Mehr Chand Polytechnic College
- Motto: A Dream Polytechnic
- Type: Diploma college
- Established: 1950
- Parent institution: DAV College Managing Committee, New Delhi
- Principal: Dr Jagroop singh
- Students: 900 Morning, Evening shift
- Location: Jalandhar, Punjab, India
- Affiliations: Punjab State Board of Technical Education and Industrial Training, Chandigarh
- Website: mcpolyjal.com

= Mehr Chand Polytechnic College =

College in Punjab, India

Mehr Chand Polytechnic College is a college located in the Jalandhar, Punjab.

In 1950, Shri Chanchal Dass, who was working as Principal of Dayanand Polytechnic Institute at Amritsar, took over the college from Shri Hans Raj Kundra. This action led by D.A.V. College Managing Committee led to the technical side of education being established at Jalandhar. In 1952, the institution was shifted to the work centre on the G.T. Later, this building belonging to the Industries Department, Punjab, was purchased by the D.A.V. College, Chanchal Dass and renovated to have the existing building today.

In 2003, 2007, 2011, 2014, 2015, 2016 and 2017, it received the award for best polytechnic college in the northern region. The principal of the college received the Rashtriya Vidya Saraswati Puraskar in 2010. In 2023, the college bagged the award for 'Best Quality Polytechnic College'.

In 1994 it was ISO 9002 certified.

==Currently==

In 2016, it was second after "Thapar Polytechnic patiala" in placement of students. The auditorium and new well-equipped lab are under-construction by college.

==Courses offered==
| Morning shift | Evening shift |
| Civil Eng. | Civil Eng. |
| Electrical Eng. | Electrical Eng. |
| Mechanical Eng. | Mechanical Eng. |
| Electronics & Commn. Eng | Electronics & Commn. Eng |
| Computer Engineering | Computer Engineering |
Automobile Engineering
Pharmacy

==Eligibility criteria==

The Candidates having passed the Matriculation exam (especially in mathematics, science and English) are eligible to seek admission in the engineering on the basis of inter-se-merit of JET and the reservation policy of Govt. of Punjab through online counselling while for pharmacy student must have passed 12th in science stream .

15 percent of the seats in each discipline are reserved under minority quota Arya Samaji.

==LEET Entry==

(15 percent of total seats are reserved for Lateral entry students in second year.)
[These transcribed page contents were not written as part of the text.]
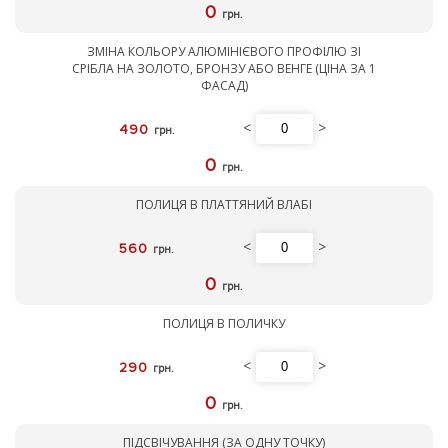
0
грн.
ЗМІНА КОЛЬОРУ АЛЮМІНІЄВОГО ПРОФІЛЮ ЗІ
СРІБЛА НА ЗОЛОТО, БРОНЗУ АБО ВЕНГЕ (ЦІНА ЗА 1
ФАСАД)
<
>
490
грн.
0
грн.
ПОЛИЦЯ В ПЛАТТЯНИЙ ВЛАБІ
<
>
560
грн.
0
грн.
ПОЛИЦЯ В ПОЛИЧКУ
<
>
290
грн.
0
грн.
ПІДСВІЧУВАННЯ (ЗА ОДНУ ТОЧКУ)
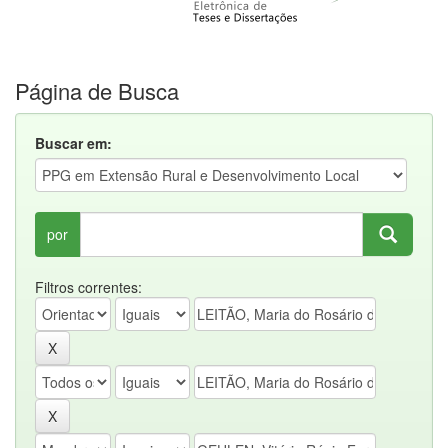
Página de Busca
Buscar em:
por
Filtros correntes:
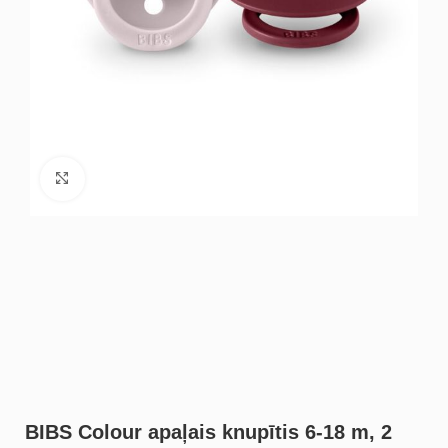
Noklikšķiniet, lai palielinātu
BIBS Colour apaļais knupītis 6-18 m, 2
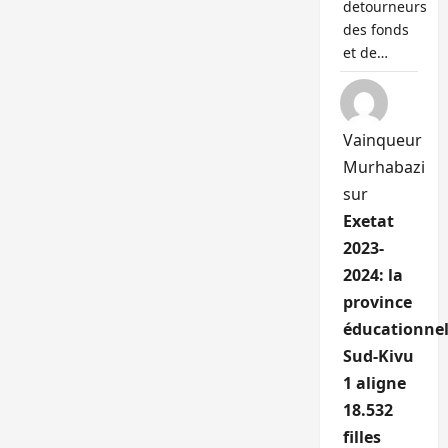
detourneurs
des fonds
et de…
Vainqueur
Murhabazi
sur
Exetat
2023-
2024: la
province
éducationnel
Sud-Kivu
1 aligne
18.532
filles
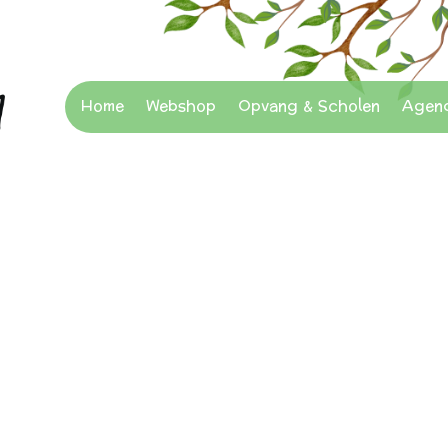
Home
Webshop
Opvang & Scholen
Agen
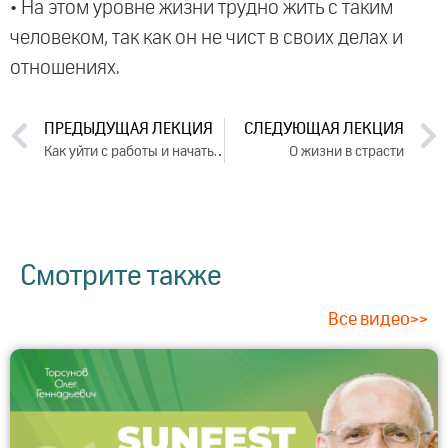
• На этом уровне жизни трудно жить с таким
человеком, так как он не чист в своих делах и
отношениях.
ПРЕДЫДУЩАЯ ЛЕКЦИЯ
СЛЕДУЮЩАЯ ЛЕКЦИЯ
Как уйти с работы и начать свое дело
О жизни в страсти
Смотрите также
Все видео>>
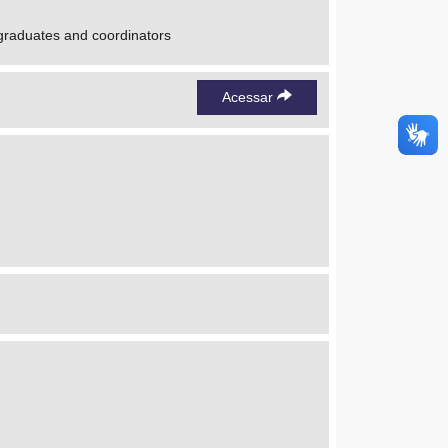
 graduates and coordinators
Acessar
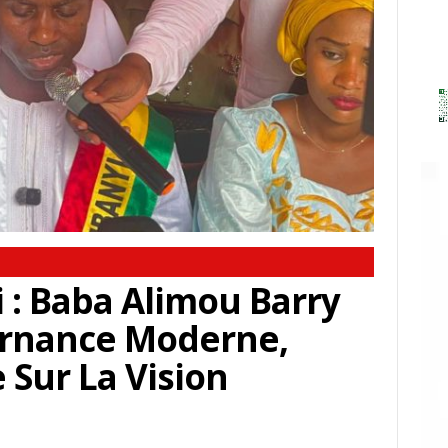
 : Baba Alimou Barry
rnance Moderne,
e Sur La Vision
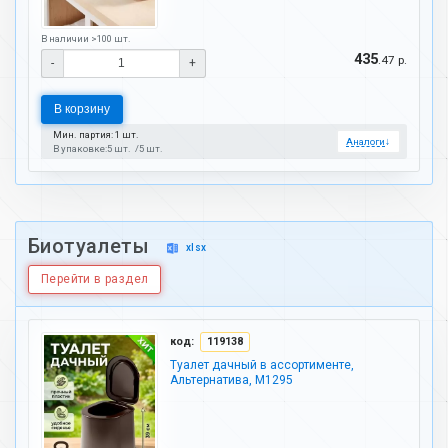
В наличии >100 шт.
435
.47 р.
-
+
В корзину
Мин. партия: 1 шт.
Аналоги
↓
В упаковке:
5 шт.
5 шт.
Биотуалеты
xlsx
Перейти в раздел
код:
119138
Туалет дачный в ассортименте,
Альтернатива, М1295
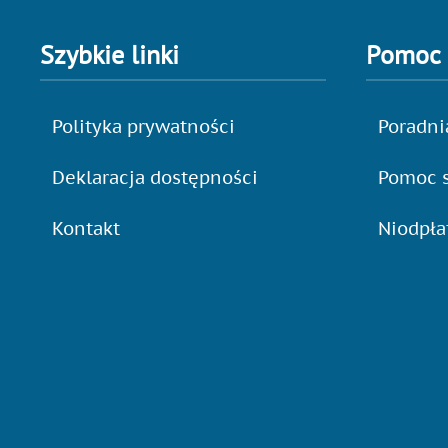
Szybkie linki
Pomoc
Polityka prywatności
Poradni
Deklaracja dostępności
Pomoc s
Kontakt
Niodpł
Eligibility: All those candidates who have passed the following examinations would be eligible for consideration for Lateral Entry in various Diploma Courses.

1)ITI at least with one year (who have passed 10th Level School leaving examination before admission to ITI courses) with a minimum 60% marks from any institution of Punjab/Other state.

2)10 + 2 vocational examination in various branches with the minimum 60% marks from any institution of Punjab/Other State.

3)10 + 2 (PCM) with the minimum of 60% marks from any institution of Punjab/Other State.

4)Two year certificate course with a minimum 60% marks from SLIET Longowal and have Punjab Domicile.In the event of vacancies lying unfilled, candidates who have passed the ITI at least with one year (who have passed 10th level School leaving examination before admission to ITI Courses) or 10 + 2 Board shall also be eligible to be considered for admission.

==Curriculum==
All these courses except Pharmacy are on semester system basis and admission to the Diploma courses is made strictly based on JET( Joint Entrance Test), conducted by the State Board of Technical Education & Industrial. Training Punjab, Chandigarh. Pharmacy is on annual system and admission is on merit in the qualifying examination i.e. 10+2 (Medical/non-medical).